Data items:
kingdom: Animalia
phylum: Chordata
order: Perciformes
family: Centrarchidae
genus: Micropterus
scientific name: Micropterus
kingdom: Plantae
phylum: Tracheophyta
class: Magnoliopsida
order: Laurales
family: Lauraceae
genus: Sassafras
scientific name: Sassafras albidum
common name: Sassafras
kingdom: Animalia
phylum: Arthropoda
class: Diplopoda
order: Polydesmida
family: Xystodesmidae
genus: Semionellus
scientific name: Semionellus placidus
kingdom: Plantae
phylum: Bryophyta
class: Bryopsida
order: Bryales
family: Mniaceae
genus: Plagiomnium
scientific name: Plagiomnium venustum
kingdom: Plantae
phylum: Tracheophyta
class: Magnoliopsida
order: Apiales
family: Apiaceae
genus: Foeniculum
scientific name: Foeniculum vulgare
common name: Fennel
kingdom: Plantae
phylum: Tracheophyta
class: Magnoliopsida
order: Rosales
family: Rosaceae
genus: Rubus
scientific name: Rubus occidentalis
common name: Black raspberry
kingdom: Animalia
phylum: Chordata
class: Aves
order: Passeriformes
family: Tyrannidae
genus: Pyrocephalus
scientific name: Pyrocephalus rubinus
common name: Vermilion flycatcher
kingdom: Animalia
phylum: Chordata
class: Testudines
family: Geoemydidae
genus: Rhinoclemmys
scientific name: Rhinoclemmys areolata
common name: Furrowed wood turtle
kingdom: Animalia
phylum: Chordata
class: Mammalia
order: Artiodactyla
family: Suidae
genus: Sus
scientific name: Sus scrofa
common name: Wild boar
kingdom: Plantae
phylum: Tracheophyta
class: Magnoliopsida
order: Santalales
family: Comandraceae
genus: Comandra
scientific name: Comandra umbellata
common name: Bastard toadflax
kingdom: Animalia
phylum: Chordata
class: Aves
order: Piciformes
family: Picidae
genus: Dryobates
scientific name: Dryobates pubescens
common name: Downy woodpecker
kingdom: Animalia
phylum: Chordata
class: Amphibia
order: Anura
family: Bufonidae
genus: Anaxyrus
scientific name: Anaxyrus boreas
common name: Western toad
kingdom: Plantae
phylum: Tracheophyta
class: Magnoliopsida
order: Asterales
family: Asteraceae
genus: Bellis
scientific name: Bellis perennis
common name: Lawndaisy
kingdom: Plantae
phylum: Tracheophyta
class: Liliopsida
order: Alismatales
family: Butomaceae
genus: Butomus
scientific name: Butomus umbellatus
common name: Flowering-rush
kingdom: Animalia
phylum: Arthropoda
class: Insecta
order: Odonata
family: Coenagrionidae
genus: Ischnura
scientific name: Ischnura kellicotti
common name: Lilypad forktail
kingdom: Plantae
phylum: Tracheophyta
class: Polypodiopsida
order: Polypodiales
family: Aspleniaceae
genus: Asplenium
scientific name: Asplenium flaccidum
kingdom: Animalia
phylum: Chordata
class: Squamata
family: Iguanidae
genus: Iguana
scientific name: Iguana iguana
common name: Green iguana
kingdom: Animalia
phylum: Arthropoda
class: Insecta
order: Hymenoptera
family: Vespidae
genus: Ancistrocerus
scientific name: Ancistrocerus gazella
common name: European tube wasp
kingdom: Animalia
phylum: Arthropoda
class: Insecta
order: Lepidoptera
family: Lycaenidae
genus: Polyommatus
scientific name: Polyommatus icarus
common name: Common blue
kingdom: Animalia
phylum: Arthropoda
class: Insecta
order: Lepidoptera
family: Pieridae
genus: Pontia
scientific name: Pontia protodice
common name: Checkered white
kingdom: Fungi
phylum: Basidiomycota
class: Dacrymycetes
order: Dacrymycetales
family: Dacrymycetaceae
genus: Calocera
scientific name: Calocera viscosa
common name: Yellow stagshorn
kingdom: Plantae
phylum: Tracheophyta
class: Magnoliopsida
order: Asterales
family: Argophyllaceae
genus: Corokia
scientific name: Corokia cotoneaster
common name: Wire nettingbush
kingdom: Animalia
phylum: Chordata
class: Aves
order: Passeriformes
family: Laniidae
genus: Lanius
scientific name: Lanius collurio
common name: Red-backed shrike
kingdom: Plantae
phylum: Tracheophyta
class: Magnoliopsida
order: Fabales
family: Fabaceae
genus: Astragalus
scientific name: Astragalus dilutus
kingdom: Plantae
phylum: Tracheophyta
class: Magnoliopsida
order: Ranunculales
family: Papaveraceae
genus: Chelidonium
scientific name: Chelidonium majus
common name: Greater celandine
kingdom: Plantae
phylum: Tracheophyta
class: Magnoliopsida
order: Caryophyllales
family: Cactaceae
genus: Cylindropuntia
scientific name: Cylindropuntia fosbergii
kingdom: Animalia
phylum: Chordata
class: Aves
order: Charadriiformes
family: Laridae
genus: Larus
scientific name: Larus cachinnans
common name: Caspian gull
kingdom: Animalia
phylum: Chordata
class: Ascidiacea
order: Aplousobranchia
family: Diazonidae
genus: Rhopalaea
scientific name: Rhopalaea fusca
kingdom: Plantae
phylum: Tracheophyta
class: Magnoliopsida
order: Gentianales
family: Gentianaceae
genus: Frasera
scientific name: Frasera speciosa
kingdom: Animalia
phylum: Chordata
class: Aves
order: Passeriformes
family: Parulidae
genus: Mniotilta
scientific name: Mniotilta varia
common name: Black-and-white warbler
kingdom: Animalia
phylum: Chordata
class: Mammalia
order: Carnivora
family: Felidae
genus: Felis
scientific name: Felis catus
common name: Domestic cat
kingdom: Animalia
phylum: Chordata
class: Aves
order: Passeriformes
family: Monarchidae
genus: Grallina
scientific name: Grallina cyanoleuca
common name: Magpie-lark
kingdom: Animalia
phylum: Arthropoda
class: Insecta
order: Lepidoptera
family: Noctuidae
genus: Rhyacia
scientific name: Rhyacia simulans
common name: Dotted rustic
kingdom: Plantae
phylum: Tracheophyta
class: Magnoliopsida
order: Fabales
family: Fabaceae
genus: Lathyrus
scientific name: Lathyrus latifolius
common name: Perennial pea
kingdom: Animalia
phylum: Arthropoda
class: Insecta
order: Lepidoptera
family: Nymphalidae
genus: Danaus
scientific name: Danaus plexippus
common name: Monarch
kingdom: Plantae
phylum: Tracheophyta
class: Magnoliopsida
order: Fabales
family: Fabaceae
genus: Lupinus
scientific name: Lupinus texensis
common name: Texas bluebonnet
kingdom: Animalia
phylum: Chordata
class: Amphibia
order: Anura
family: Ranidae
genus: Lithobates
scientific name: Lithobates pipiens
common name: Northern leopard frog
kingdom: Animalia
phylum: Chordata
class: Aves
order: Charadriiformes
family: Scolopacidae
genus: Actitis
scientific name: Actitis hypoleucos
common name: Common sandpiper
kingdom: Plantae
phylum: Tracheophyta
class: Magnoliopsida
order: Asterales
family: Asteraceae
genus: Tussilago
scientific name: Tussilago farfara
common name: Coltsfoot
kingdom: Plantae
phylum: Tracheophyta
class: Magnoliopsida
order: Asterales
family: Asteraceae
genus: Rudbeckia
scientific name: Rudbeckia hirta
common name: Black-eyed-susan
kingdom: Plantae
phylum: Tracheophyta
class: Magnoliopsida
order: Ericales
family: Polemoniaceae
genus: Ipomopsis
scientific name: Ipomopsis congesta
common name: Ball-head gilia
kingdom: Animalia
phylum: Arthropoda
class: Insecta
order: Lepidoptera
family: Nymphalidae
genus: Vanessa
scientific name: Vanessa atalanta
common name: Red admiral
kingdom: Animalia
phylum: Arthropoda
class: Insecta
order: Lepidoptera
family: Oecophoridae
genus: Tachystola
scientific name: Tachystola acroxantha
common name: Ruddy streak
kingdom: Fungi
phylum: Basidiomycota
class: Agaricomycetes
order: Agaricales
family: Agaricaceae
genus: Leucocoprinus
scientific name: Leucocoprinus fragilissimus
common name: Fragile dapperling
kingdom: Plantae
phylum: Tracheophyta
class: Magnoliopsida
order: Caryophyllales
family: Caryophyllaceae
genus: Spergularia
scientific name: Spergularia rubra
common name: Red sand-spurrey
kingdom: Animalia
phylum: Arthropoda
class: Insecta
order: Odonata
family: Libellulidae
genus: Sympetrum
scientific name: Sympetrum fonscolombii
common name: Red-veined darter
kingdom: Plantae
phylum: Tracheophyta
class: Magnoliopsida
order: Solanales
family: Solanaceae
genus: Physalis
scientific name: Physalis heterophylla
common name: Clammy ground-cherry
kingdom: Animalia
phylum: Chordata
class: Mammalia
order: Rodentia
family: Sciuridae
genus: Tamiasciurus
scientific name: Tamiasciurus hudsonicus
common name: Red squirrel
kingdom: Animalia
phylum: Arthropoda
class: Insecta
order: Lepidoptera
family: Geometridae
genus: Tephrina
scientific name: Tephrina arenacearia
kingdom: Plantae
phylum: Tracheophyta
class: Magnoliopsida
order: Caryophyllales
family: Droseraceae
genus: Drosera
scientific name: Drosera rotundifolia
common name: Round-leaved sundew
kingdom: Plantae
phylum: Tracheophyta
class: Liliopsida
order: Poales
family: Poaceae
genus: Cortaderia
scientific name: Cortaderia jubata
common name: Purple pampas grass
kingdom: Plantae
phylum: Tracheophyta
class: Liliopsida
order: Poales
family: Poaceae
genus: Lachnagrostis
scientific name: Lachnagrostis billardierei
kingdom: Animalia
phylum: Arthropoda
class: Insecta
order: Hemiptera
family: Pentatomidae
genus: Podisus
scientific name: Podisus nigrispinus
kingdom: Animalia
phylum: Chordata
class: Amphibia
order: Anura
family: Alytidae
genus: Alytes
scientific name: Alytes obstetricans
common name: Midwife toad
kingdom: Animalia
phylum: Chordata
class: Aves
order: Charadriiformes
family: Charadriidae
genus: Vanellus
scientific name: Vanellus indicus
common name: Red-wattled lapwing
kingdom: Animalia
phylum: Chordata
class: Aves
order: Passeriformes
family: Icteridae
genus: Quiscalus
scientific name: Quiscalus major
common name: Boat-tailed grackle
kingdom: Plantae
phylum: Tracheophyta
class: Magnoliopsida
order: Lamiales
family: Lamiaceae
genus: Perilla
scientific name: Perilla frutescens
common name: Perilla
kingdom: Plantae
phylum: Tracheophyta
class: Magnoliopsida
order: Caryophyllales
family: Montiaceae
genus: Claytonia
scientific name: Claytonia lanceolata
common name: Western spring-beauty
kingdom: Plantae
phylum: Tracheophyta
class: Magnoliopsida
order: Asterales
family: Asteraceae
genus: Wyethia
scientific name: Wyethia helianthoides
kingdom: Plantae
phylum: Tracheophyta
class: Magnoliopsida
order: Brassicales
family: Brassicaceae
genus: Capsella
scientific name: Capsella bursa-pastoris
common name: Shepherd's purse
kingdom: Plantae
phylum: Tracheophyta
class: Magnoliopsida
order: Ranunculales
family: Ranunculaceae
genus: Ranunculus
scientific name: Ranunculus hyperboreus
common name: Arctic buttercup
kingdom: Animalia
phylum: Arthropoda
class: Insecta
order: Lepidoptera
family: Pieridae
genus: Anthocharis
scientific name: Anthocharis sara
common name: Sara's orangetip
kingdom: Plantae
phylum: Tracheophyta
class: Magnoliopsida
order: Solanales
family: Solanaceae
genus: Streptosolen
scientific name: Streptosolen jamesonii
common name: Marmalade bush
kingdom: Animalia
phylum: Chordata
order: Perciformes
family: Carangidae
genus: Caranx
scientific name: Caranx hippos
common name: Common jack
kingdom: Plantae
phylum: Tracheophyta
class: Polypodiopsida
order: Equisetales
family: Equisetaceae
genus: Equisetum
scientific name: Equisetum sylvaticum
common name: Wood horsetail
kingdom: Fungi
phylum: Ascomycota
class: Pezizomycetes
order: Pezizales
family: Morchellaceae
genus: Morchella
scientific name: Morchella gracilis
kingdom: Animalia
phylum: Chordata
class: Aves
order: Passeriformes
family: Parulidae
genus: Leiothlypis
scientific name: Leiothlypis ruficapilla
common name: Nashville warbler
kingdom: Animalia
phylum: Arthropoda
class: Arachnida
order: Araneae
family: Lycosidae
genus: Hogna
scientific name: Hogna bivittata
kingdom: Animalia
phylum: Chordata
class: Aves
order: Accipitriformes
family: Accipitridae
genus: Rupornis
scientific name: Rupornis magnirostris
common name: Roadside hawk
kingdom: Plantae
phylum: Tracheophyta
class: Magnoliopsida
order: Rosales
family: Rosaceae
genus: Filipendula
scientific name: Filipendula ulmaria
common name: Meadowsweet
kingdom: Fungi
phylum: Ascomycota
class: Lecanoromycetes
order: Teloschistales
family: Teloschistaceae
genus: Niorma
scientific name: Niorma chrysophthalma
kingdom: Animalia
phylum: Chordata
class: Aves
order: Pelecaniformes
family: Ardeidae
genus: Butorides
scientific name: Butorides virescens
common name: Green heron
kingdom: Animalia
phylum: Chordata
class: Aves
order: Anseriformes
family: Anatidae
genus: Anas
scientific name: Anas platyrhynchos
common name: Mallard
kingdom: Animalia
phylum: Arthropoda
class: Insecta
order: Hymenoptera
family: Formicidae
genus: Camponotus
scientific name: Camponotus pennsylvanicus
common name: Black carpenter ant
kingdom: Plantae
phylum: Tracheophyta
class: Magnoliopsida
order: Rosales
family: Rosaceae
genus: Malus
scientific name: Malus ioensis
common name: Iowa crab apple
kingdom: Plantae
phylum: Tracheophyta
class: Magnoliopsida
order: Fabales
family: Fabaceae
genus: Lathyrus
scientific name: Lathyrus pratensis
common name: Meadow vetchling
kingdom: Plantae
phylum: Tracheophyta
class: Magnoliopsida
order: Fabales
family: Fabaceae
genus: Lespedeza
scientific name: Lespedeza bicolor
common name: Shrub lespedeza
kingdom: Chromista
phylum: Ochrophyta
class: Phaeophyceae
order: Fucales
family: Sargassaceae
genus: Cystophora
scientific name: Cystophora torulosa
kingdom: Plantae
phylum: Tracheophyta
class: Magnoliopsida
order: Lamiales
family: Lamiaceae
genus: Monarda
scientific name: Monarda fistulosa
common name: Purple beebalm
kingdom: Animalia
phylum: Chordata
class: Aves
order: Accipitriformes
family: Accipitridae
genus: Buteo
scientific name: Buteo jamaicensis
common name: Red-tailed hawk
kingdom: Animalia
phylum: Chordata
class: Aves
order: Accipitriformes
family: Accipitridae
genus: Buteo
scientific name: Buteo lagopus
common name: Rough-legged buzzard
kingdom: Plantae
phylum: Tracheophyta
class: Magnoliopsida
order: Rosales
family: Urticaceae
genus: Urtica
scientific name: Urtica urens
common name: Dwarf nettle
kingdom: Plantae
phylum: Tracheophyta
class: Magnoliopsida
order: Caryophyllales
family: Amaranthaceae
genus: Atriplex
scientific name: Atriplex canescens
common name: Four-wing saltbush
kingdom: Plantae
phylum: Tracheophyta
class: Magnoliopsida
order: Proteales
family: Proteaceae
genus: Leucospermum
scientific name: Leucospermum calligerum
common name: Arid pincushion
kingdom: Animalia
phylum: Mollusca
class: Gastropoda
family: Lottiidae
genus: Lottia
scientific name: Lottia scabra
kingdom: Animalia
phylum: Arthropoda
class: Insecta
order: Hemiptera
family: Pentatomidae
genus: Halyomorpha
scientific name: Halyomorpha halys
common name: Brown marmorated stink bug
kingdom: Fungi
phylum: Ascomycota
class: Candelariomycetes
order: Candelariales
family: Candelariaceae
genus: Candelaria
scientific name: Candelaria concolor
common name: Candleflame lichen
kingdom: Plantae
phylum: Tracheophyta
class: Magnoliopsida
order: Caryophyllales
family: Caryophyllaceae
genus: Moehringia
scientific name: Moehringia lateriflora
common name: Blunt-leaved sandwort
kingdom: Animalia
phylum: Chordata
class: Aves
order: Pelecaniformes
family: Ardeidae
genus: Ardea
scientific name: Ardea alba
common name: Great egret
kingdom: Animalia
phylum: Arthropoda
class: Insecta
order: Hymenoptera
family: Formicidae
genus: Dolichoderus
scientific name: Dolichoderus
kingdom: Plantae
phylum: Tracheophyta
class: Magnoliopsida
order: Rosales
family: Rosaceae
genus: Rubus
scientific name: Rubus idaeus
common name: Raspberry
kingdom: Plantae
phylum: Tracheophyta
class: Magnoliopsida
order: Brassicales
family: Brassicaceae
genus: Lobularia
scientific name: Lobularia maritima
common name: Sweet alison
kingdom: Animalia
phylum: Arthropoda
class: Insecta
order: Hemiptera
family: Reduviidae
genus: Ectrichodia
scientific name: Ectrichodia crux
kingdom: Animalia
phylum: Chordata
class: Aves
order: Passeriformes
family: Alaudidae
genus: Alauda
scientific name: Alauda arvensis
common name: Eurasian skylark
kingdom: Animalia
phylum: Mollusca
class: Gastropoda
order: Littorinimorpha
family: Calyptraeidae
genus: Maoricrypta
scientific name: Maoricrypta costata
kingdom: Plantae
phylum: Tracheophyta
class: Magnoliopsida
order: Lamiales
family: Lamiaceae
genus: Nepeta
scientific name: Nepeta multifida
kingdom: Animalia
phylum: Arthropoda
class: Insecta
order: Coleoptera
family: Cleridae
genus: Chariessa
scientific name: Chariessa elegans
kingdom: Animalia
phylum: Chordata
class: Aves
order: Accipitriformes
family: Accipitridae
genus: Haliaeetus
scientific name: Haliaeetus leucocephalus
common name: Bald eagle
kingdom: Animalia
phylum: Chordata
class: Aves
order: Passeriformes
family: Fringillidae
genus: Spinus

#### TASK INSTRUCTIONS:
Reproduce the records word for word, beginning at the line containing "genus: Niorma" and continuing through the line containing "scientific name: Buteo lagopus".

#### EXERCISE ANSWER:
genus: Niorma
scientific name: Niorma chrysophthalma
kingdom: Animalia
phylum: Chordata
class: Aves
order: Pelecaniformes
family: Ardeidae
genus: Butorides
scientific name: Butorides virescens
common name: Green heron
kingdom: Animalia
phylum: Chordata
class: Aves
order: Anseriformes
family: Anatidae
genus: Anas
scientific name: Anas platyrhynchos
common name: Mallard
kingdom: Animalia
phylum: Arthropoda
class: Insecta
order: Hymenoptera
family: Formicidae
genus: Camponotus
scientific name: Camponotus pennsylvanicus
common name: Black carpenter ant
kingdom: Plantae
phylum: Tracheophyta
class: Magnoliopsida
order: Rosales
family: Rosaceae
genus: Malus
scientific name: Malus ioensis
common name: Iowa crab apple
kingdom: Plantae
phylum: Tracheophyta
class: Magnoliopsida
order: Fabales
family: Fabaceae
genus: Lathyrus
scientific name: Lathyrus pratensis
common name: Meadow vetchling
kingdom: Plantae
phylum: Tracheophyta
class: Magnoliopsida
order: Fabales
family: Fabaceae
genus: Lespedeza
scientific name: Lespedeza bicolor
common name: Shrub lespedeza
kingdom: Chromista
phylum: Ochrophyta
class: Phaeophyceae
order: Fucales
family: Sargassaceae
genus: Cystophora
scientific name: Cystophora torulosa
kingdom: Plantae
phylum: Tracheophyta
class: Magnoliopsida
order: Lamiales
family: Lamiaceae
genus: Monarda
scientific name: Monarda fistulosa
common name: Purple beebalm
kingdom: Animalia
phylum: Chordata
class: Aves
order: Accipitriformes
family: Accipitridae
genus: Buteo
scientific name: Buteo jamaicensis
common name: Red-tailed hawk
kingdom: Animalia
phylum: Chordata
class: Aves
order: Accipitriformes
family: Accipitridae
genus: Buteo
scientific name: Buteo lagopus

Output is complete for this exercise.